* [Directions for this task] Pull out every one of the lines below word for word, leaving the pictures out of your answer.

Data for this exercise Start Marker

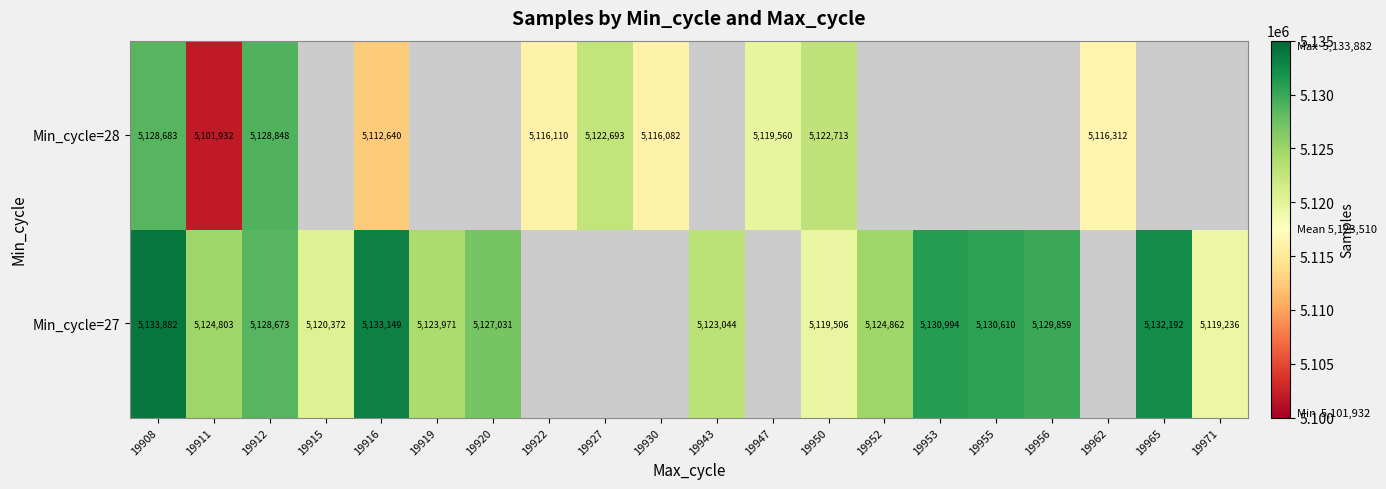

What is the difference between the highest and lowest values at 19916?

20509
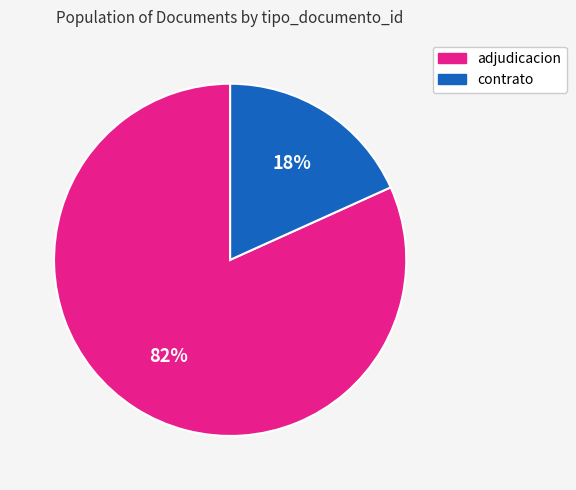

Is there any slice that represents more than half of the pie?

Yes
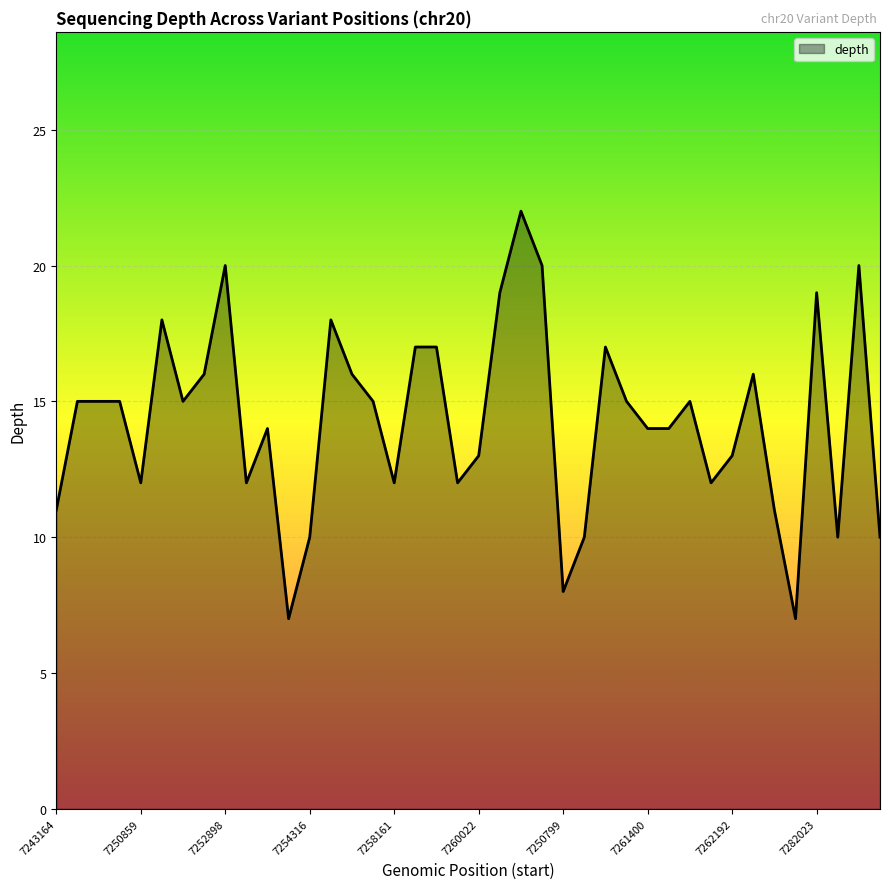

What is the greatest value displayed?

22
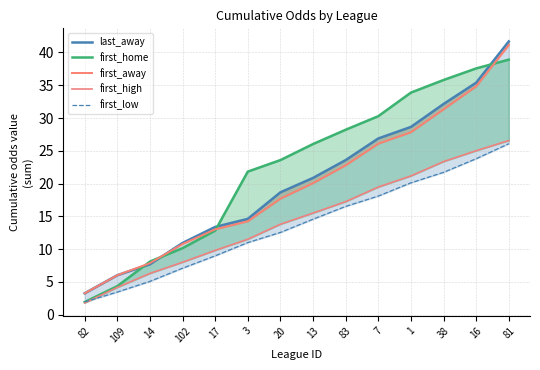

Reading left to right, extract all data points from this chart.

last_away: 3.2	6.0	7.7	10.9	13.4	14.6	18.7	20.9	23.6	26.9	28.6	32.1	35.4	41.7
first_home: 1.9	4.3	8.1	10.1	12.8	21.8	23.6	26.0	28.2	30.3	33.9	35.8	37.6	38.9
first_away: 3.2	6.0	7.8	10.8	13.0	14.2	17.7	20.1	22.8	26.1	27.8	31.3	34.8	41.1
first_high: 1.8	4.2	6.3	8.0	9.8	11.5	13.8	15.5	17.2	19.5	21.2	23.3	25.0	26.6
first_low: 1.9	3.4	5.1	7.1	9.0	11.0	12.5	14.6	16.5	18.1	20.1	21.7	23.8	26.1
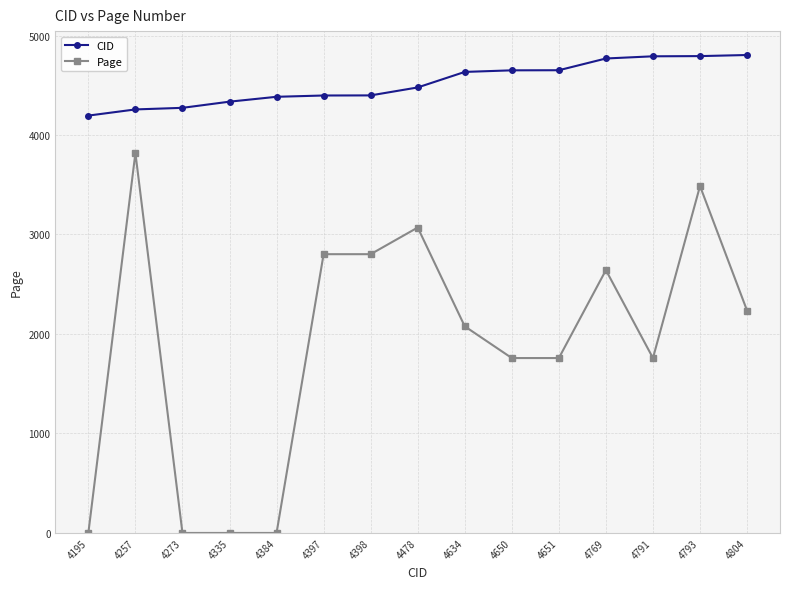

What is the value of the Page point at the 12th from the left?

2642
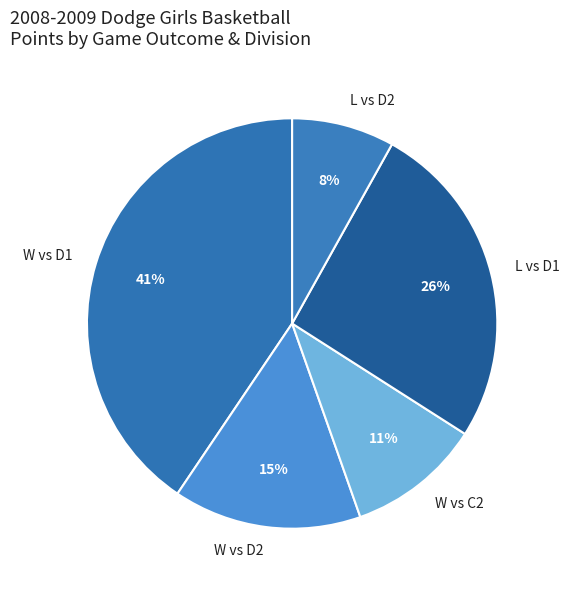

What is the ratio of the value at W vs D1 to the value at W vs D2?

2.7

Data for this exercise End Marker

* [Reply]
What is the difference between the highest and lowest values at 19916?

20509

Is there any slice that represents more than half of the pie?

Yes

What is the greatest value displayed?

22

Reading left to right, extract all data points from this chart.

last_away: 3.2	6.0	7.7	10.9	13.4	14.6	18.7	20.9	23.6	26.9	28.6	32.1	35.4	41.7
first_home: 1.9	4.3	8.1	10.1	12.8	21.8	23.6	26.0	28.2	30.3	33.9	35.8	37.6	38.9
first_away: 3.2	6.0	7.8	10.8	13.0	14.2	17.7	20.1	22.8	26.1	27.8	31.3	34.8	41.1
first_high: 1.8	4.2	6.3	8.0	9.8	11.5	13.8	15.5	17.2	19.5	21.2	23.3	25.0	26.6
first_low: 1.9	3.4	5.1	7.1	9.0	11.0	12.5	14.6	16.5	18.1	20.1	21.7	23.8	26.1

What is the value of the Page point at the 12th from the left?

2642

What is the ratio of the value at W vs D1 to the value at W vs D2?

2.7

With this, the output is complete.